▸ **SOURCE**:
* START *

Sunday, July 29, 2018

Trump Fixes Everything

Donald Trump fixes everything, just as he said he would. He fixed the economy, which posted a strong 4.1 percent gain in the second quarter. Didn't know the economy had been broken? Now you do.

"We're having the best economy we've ever had in the history of our country," Trump said in an address on Thursday.

And thank goodness for that.

At the White House on Friday, Trump said "we've accomplished an economic turnaround of historic proportions," a "turnaround" presumably based on a single strong quarter of GDP growth and a continuation of solid job creation. Historic!

Trump said the second quarter's 4.1 percent growth rate was "amazing."

How historic and amazing is that number? Well, Obama had four quarters over 4 percent. Two of Obama's quarters were 4.6 percent—half a point higher than Trump's—and one was a whopping 5.2 percent. Because it is not a technical term recognized by economists, I use the word "whopping" advisedly, in simple contrast to Trump's "amazing," to indicate Obama's quarter crushed Trump's by over a point. Obama also had a couple of 3.9 percent quarters. So there's recent precedence for "amazing" GDP growth.

And yet, full disclosure requires me to report that killjoy economists say Trump's 4.1 percent quarter is likely to be a one-time affair. A confluence of one-off factors contributed to second quarter strength, and they will not be repeated. These include a strong increase in consumer spending, apparently thanks to the tax cut. But because GDP growth is a compounding quantity, simply maintaining that new, higher level of spending won't produce further growth.

And a somewhat surprising and significant factor in the strong quarterly report was a huge surge in soybean exports ahead of China's imposition of tariffs in response to Trump's trade war. That won't be repeated either—quite the opposite. With tariffs in place, soybean exports are now weak and will constitute a drag on the economy going forward.

Alas, economists say the economy has probably already peaked. The third quarter report will likely be lower, and the fourth quarter lower still. Overall GDP growth for all of 2018 could easily come in at less than 3 percent, with even lower growth next year. Economists say that the economy chugging along at a steady 2.5 percent annual growth over the next several years, which is far from assured, would be a dandy result.

But not dandy enough to pay for the recently passed tax cuts, which is one reason those cuts were, fiscally speaking, a bad move. The cuts, mostly for corporations and the rich, will result in much higher deficits and debt over the coming decade. Already government revenues from corporate taxes are down thanks to the cuts, and the U.S. is closing in on $1 trillion annual deficits. The tax cuts alone will account for a trillion or more dollars in increased debt over a decade. It's a matter of Republican religion that tax cuts pay for themselves through higher growth, a doctrine unsupported by economics. Because the necessary growth is unlikely to materialize, the budget shortfall the cuts will cause won't be fixed any time soon.

* END *

▸ **DATA LINES**:
* START *

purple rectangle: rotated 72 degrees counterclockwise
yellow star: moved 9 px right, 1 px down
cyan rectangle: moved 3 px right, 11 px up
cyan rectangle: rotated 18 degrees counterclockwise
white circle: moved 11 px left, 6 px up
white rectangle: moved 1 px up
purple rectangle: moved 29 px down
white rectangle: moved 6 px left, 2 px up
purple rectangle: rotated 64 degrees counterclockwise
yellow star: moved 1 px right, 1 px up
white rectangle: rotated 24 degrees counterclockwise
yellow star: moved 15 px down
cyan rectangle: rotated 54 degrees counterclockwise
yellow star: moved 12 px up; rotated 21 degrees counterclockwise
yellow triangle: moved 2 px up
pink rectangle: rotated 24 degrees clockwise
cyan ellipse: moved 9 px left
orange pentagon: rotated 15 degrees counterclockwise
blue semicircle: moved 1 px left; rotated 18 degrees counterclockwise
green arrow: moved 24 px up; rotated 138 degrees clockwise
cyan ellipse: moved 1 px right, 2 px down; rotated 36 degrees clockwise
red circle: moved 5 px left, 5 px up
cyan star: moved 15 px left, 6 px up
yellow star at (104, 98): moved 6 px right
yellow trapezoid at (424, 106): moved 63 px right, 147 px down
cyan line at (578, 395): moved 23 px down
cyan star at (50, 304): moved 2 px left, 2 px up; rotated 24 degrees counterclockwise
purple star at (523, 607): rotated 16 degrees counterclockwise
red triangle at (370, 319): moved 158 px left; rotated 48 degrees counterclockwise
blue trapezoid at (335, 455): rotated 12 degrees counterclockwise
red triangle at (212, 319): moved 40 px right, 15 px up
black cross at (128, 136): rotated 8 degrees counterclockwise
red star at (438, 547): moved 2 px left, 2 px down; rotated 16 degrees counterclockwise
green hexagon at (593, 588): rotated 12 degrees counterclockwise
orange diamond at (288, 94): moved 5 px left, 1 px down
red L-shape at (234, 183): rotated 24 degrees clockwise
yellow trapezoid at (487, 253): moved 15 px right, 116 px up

* END *

▸ **TO-DO LIST**:
a. Put lines of the records into a JSON array of strings, one string per line, with blank lines left out. Begin at the first line of the records and stop after the line that has "purple star at".
b. Write the next part of the post about Trump and the economy, starting right after its last sentence.

▸ **RESPONSES TO THE TASKS**:
a.
[
  "purple rectangle: rotated 72 degrees counterclockwise",
  "yellow star: moved 9 px right, 1 px down",
  "cyan rectangle: moved 3 px right, 11 px up",
  "cyan rectangle: rotated 18 degrees counterclockwise",
  "white circle: moved 11 px left, 6 px up",
  "white rectangle: moved 1 px up",
  "purple rectangle: moved 29 px down",
  "white rectangle: moved 6 px left, 2 px up",
  "purple rectangle: rotated 64 degrees counterclockwise",
  "yellow star: moved 1 px right, 1 px up",
  "white rectangle: rotated 24 degrees counterclockwise",
  "yellow star: moved 15 px down",
  "cyan rectangle: rotated 54 degrees counterclockwise",
  "yellow star: moved 12 px up; rotated 21 degrees counterclockwise",
  "yellow triangle: moved 2 px up",
  "pink rectangle: rotated 24 degrees clockwise",
  "cyan ellipse: moved 9 px left",
  "orange pentagon: rotated 15 degrees counterclockwise",
  "blue semicircle: moved 1 px left; rotated 18 degrees counterclockwise",
  "green arrow: moved 24 px up; rotated 138 degrees clockwise",
  "cyan ellipse: moved 1 px right, 2 px down; rotated 36 degrees clockwise",
  "red circle: moved 5 px left, 5 px up",
  "cyan star: moved 15 px left, 6 px up",
  "yellow star at (104, 98): moved 6 px right",
  "yellow trapezoid at (424, 106): moved 63 px right, 147 px down",
  "cyan line at (578, 395): moved 23 px down",
  "cyan star at (50, 304): moved 2 px left, 2 px up; rotated 24 degrees counterclockwise",
  "purple star at (523, 607): rotated 16 degrees counterclockwise"
]

b.
Despite economists' projections, Trump is saying the second quarter is just a taste of what's ahead, with even higher GDP growth in the future. Indeed, 4 percent or greater growth has always been a feature of his core package of economic promises. Economists are unanimous: Ain't gonna happen.

But at least Trump has delivered on jobs, right? Hasn't job creation been historic and amazing under Trump? Hasn't Trump fixed the job market?

No. Not that it was actually broken, even if Trump complained mightily about Obama's economy. The main valid complaint about the job market is that wage increases have been anemic, barely matching inflation. That deficiency hasn't yet been fixed, a matter of considerable puzzlement to economists.

Job creation under Trump has been solid, but a good bit slower than under Obama. Over Obama's final 5 years in office, far more jobs were created as a monthly average than Trump's monthly average so far. Substantially more jobs were created in Obama's final 16 months in office than in Trump's first 16 months.

It is true, as Trump likes to remind us, that the unemployment rate has hit a 20-year low. But the rate has been declining at a fairly constant pace for the nine years of positive job creation the present economy has enjoyed. The decline has continued but not accelerated under Trump: he simply gets to claim the final result that's been building for almost a decade. His oblivious followers say, about time!—which is itself a testament to the power of propaganda.

Well, then, what about the trade deficit, a statistic very near and dear to the president's heart? Because Trump is a mercantilist—an economic philosophy repudiated in the long-ago past—he cares mightily about the U.S. trade balance, even if he doesn't understand its economic implications.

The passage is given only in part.